Who has more to lose from a misunderstanding like this? It seems obvious that Carol does. In a white-majority institution or society, difficulty getting along with white people is going to be more of a hindrance to social or economic success than difficulty getting along with black people. Racism (for blacks) and the accusation of racism (for whites) are not irrational things to fear. But it’s easier for whites to deal with the fear through a strategy of avoidance.
To her credit, Susan didn’t avoid Carol. But she did avoid the issue. First she said something that seemed racist, then she started acting nice, but she never dared confront the initial miscommunication. Would it not be useful for Carol to understand what happened from Susan’s point of view?
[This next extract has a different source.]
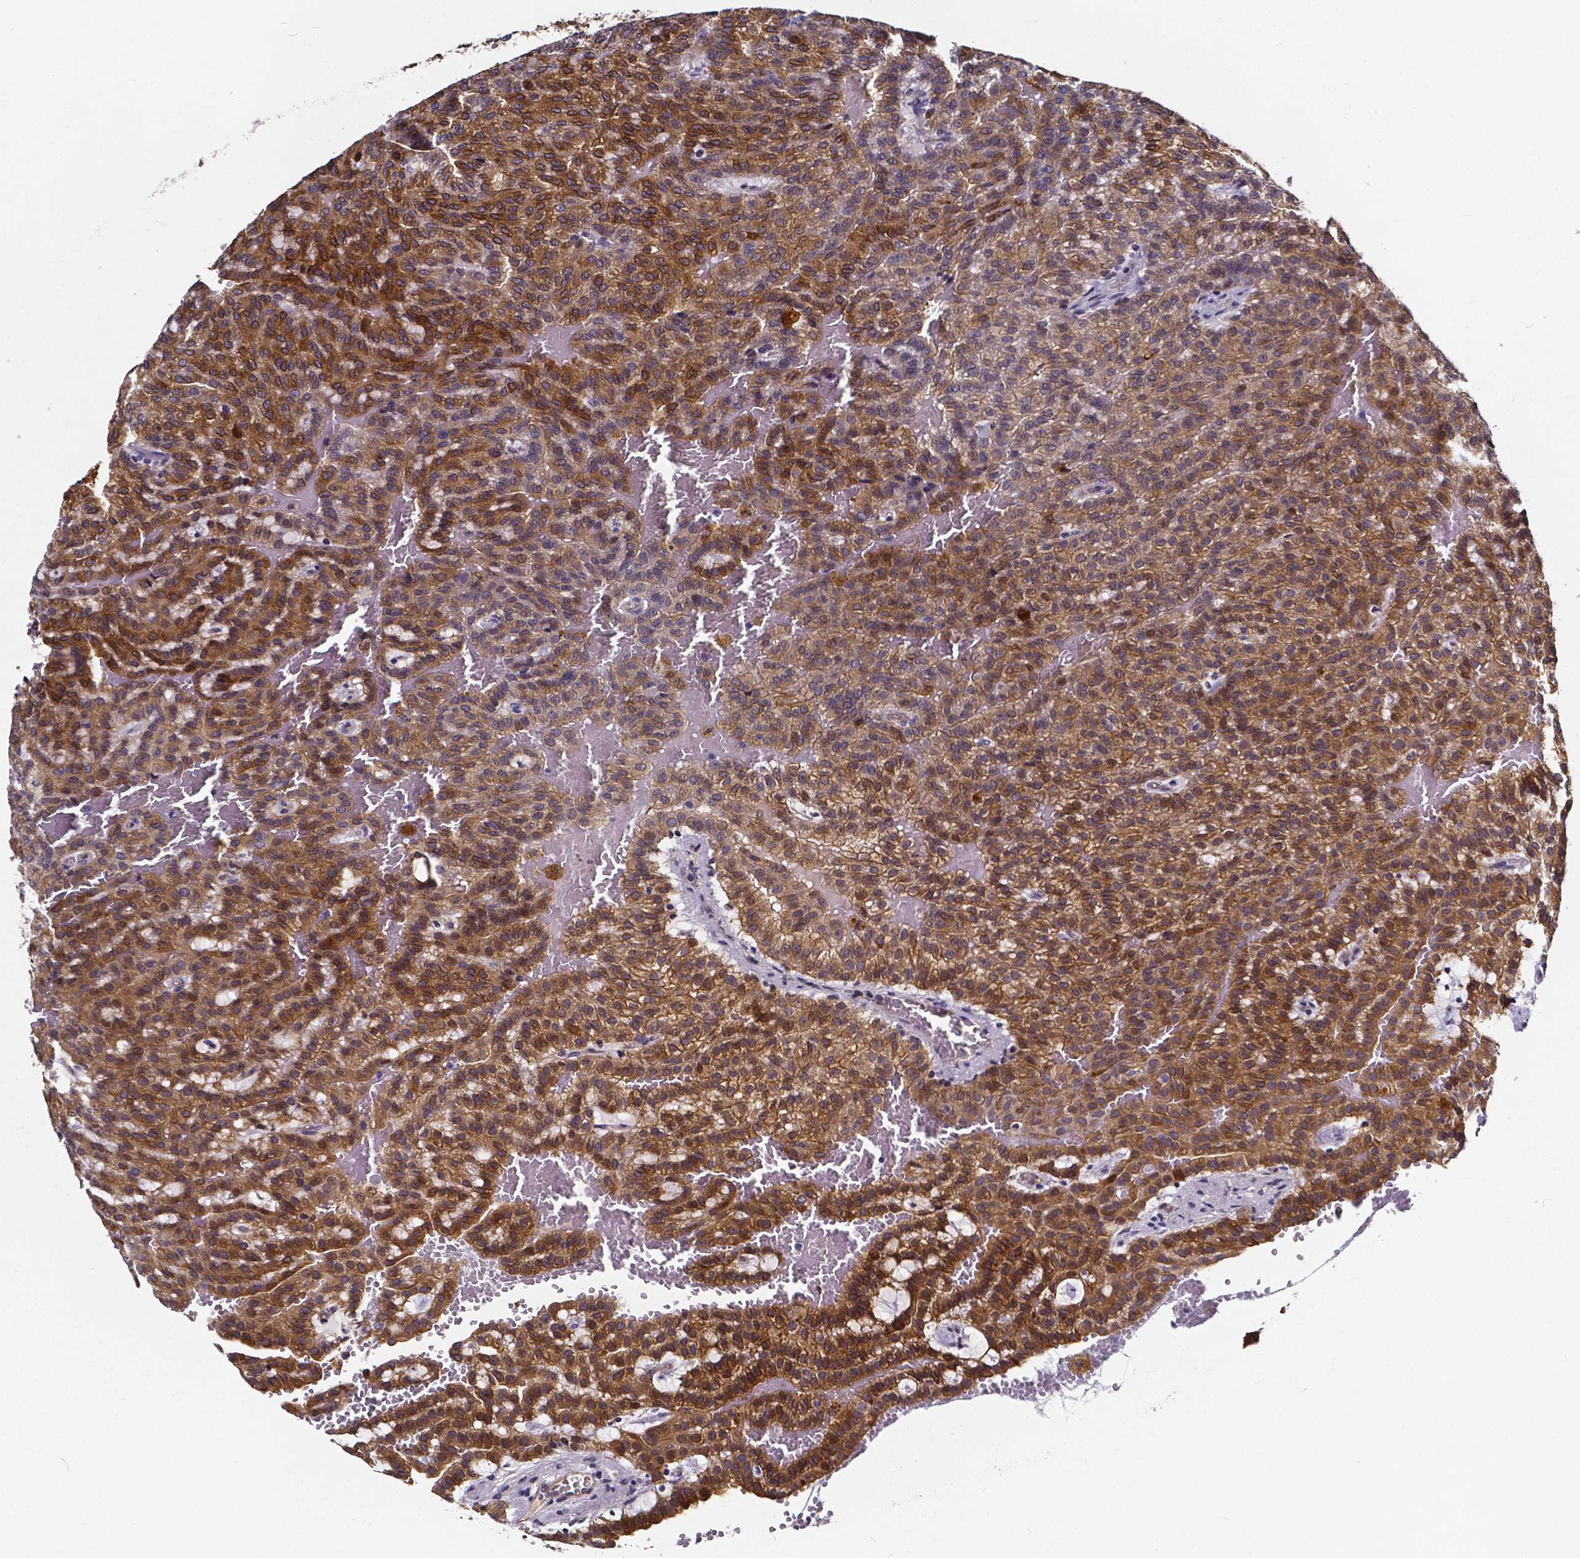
{"staining": {"intensity": "strong", "quantity": "25%-75%", "location": "cytoplasmic/membranous"}, "tissue": "renal cancer", "cell_type": "Tumor cells", "image_type": "cancer", "snomed": [{"axis": "morphology", "description": "Adenocarcinoma, NOS"}, {"axis": "topography", "description": "Kidney"}], "caption": "IHC staining of renal cancer, which exhibits high levels of strong cytoplasmic/membranous expression in about 25%-75% of tumor cells indicating strong cytoplasmic/membranous protein staining. The staining was performed using DAB (3,3'-diaminobenzidine) (brown) for protein detection and nuclei were counterstained in hematoxylin (blue).", "gene": "SOWAHA", "patient": {"sex": "male", "age": 63}}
Huber’s article was a sensitive and thoughtful treatment of a difficult and important subject. The white Philadelphians he interviewed did not come across as “racist,” not even the 87-year-old guy who let slip the N-word. The concluding paragraphs sum up the theme:
The problems seem intractable. In so many quarters, simply discussing race is seen as racist. And so white people are stuck, dishonest by default.…We’re stuck in another way, too. Our troubled black communities create in us a tangle of feelings, including this one: a desire for things to be better. But for that sentiment to come true—for it to mean anything, even—I’ve come to believe that white people have to risk being much more open.…
We need to bridge the conversational divide so that there are no longer two private dialogues in Philadelphia—white people talking to other whites, and black people to blacks—but a city in which it is okay to speak openly about race. That feels like a lot to ask, a leap of faith for everyone. It also seems like the only place to go, the necessary next step.
Meanwhile, when I drive through North Philly to visit my son [at Temple University], I continue to feel both profoundly sad and a blind desire to escape.
Though I wonder: Am I allowed to say even that?
At the heart of the left-liberal ideology that dominates American debate about race is a glaring contradiction. In theory, white attitudes are all-important, in that any difficulties blacks experience are said to be the result of white racism. But the way Mayor Nutter reacted to the article shows that there is no interest in pondering actual white attitudes toward race, and every interest in suppressing—or stereotyping—them.
You can see why. Democratic politicians like Nutter, black and white, exploit blacks’ fears to win their votes. Whites deal with racial tension through various strategies of avoidance, from moving to the suburbs to loudly accusing other whites of racism. (These days “white guilt” is almost always directed outward.) It’s easier than getting involved in any sort of constructive way.
Amid all this, Robert Huber and Philadelphia magazine have shone a bright light of truth. Sometimes when free expression is under attack, one must defend it on principle, even while apologizing for the use to which, say, Hustler or the Westboro Baptist Church puts it. This is not such an occasion. Huber’s work is fully worthy of the high ideal of freedom of the press.